Records from a data collection
○ ○ ○ ○ ○

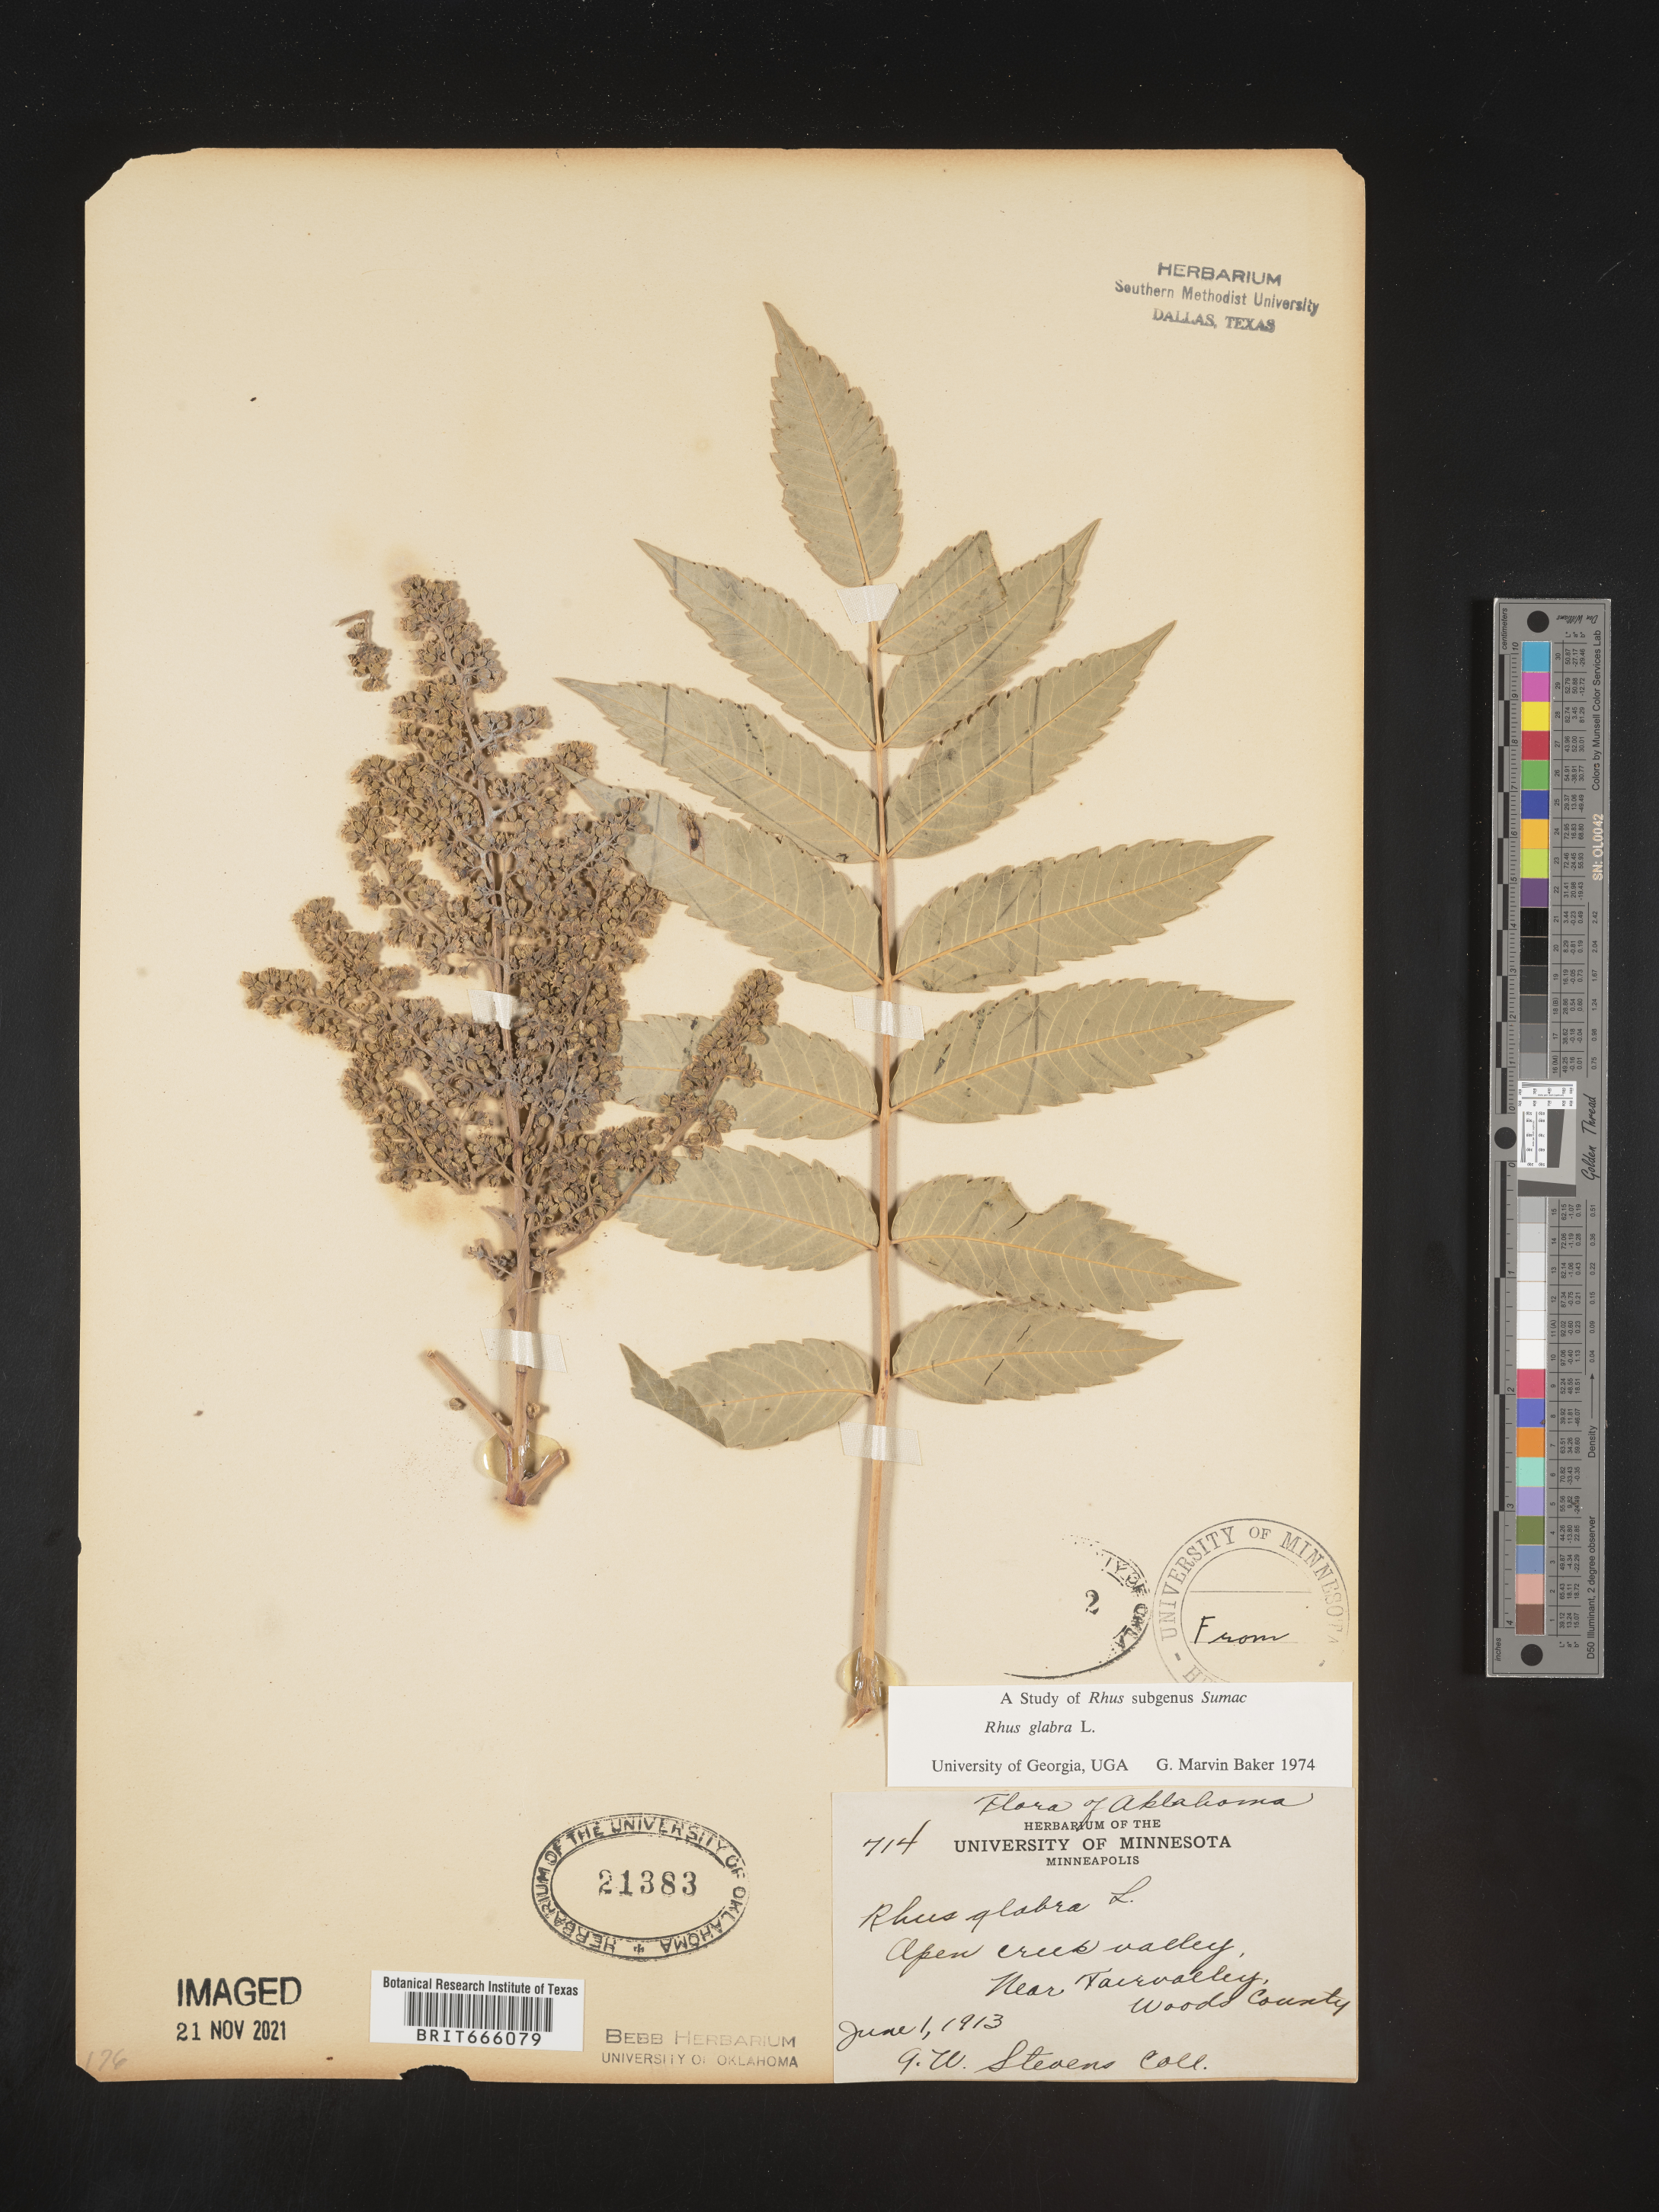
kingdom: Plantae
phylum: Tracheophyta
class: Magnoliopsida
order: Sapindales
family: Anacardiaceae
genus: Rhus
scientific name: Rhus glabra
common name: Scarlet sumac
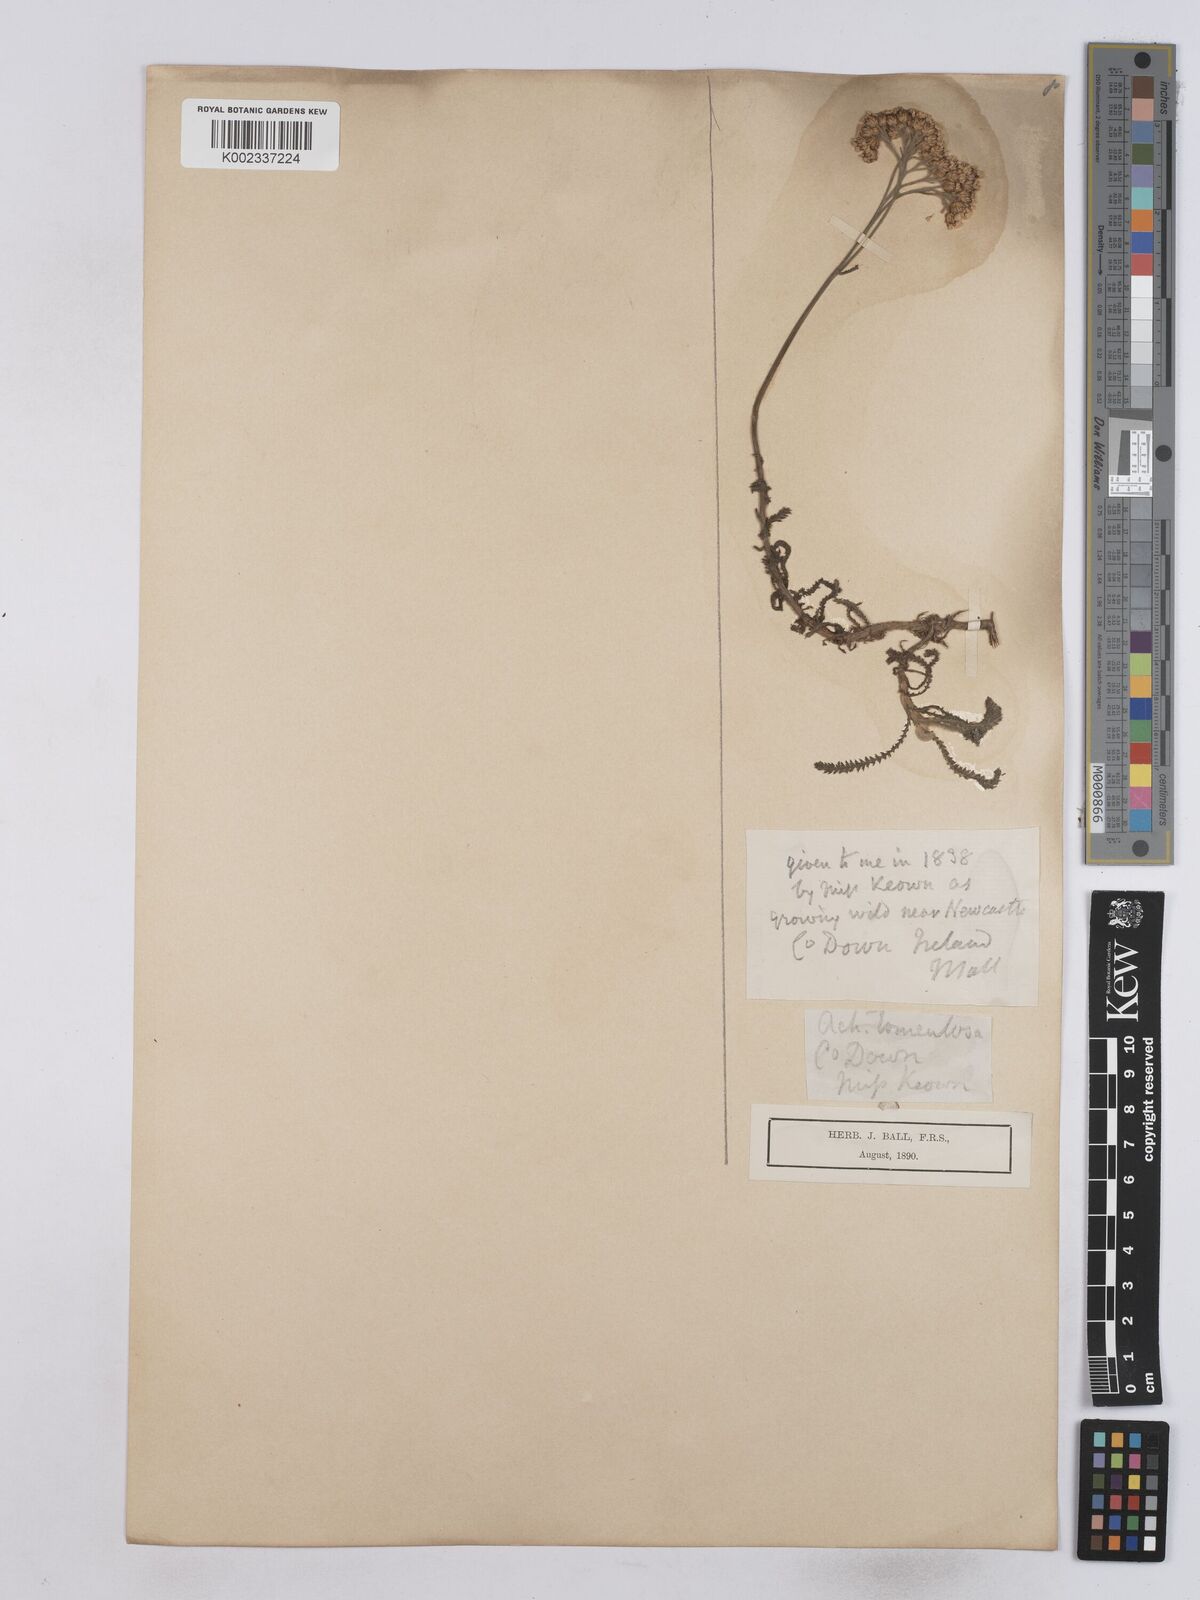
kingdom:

○ ○ ○ ○ ○

## What the task asks
Copy out every line of the rows above word for word, leaving out the pictures.

## Task output
kingdom: Plantae
phylum: Tracheophyta
class: Magnoliopsida
order: Sapindales
family: Anacardiaceae
genus: Rhus
scientific name: Rhus glabra
common name: Scarlet sumac
kingdom:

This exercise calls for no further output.